I think what Rachel calls a "suicide pact" is now commonly called a circuit breaker. After a certain number of requests fail, the load balancer simply removes all the backends for a certain period of time, and causes all requests to immediately fail. This attempts to mitigate the cascading failure by simply isolating the backend from the frontend for a period of time. If you have something like a "stateless" web-app that shares a database with the other replicas, and the database stops working, this is exactly what you want. No replica will be able to handle the request, so don't send it to any replica.

Another option to look into is the balancer's "panic threshold". Normally your load balancer will see which backends are healthy, and only route requests to those. That is what the load balancer in the article did, and the effect was that it overloaded the other backends to the point of failure (and this is a somewhat common failure mode). With a panic threshold set, when that many backends become unhealthy, the balancer stops using health as a routing criterion. It will knowingly send some requests to an unhealthy backend. This means that the healthy backends will receive traffic load that they can handle, so at least (healthy/total)% of requests will be handled successfully (instead of causing a cascading failure).

Finally, other posts mention a common case like running ab against apache/mysql/php on a small machine. The OOM eventually kicks in and starts killing things. Luckily, people are also more careful on that front now. Envoy, for example, has the overload manager, so you can configure exactly how much memory you are going to use, and what happens when you get close to the limits. For my personal site, I use 64M of RAM for Envoy, and when it gets to 99% of that, it just stops accepting new connections. This sucks, of course, but it's better than getting OOM killed entirely. (A real website would probably want to give it more than 64M of RAM, but with my benchmarking I can't get anywhere close with 8000 requests/second going through it... and I'm never going to see that kind of load.)

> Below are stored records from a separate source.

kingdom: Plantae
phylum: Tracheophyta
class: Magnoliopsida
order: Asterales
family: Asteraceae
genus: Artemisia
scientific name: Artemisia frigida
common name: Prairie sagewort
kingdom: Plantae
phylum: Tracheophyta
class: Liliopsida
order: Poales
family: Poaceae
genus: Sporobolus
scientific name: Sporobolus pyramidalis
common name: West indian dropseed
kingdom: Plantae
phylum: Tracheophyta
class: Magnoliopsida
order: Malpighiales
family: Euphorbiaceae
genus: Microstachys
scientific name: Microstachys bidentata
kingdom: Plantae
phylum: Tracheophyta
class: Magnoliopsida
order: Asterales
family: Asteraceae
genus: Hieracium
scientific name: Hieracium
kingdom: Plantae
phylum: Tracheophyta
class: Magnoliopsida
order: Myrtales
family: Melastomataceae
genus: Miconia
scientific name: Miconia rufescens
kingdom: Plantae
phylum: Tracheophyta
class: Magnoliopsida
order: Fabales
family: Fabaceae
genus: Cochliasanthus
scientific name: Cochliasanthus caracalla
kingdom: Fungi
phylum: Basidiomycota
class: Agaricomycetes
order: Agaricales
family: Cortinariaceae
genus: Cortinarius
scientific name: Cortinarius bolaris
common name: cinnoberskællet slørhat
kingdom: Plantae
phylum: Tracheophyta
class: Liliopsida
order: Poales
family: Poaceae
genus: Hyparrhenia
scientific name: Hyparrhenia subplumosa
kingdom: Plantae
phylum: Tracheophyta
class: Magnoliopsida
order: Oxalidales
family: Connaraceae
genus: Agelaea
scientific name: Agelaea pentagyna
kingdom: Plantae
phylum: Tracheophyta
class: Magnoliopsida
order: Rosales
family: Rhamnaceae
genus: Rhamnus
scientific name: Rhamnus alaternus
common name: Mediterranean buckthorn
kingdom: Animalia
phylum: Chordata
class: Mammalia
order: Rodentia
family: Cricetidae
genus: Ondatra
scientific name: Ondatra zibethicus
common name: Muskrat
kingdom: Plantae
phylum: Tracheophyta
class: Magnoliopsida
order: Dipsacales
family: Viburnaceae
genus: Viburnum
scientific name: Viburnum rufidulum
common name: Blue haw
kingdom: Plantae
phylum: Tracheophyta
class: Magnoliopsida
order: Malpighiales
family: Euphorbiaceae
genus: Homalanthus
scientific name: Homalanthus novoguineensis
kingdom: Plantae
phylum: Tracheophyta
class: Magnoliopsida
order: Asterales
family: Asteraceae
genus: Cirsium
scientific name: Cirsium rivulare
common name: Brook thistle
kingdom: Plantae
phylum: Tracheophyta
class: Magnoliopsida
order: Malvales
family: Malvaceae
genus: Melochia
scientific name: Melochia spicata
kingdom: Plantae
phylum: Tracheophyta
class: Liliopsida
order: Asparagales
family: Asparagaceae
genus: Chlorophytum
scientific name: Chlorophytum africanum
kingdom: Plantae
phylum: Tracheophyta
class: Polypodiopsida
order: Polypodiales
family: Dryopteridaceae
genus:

I guess the TL;DR is that in 2011 it sounded scary to have a "suicide pact" but now it's normal. Sometimes you've got to kill yourself to save others. If you're a web app, that is.

While not actively developing infrastructure myself, I've always like the concept presented in the Hystrix package: https://github.com/Netflix/Hystrix

Even though it seems it is no longer maintained, the circuit breakers, fail over modes and all that are well documented.

And I don't know why Hystrix hasn't been adopted by a wide audience yet. It seems like a necessity in the micro service landscape.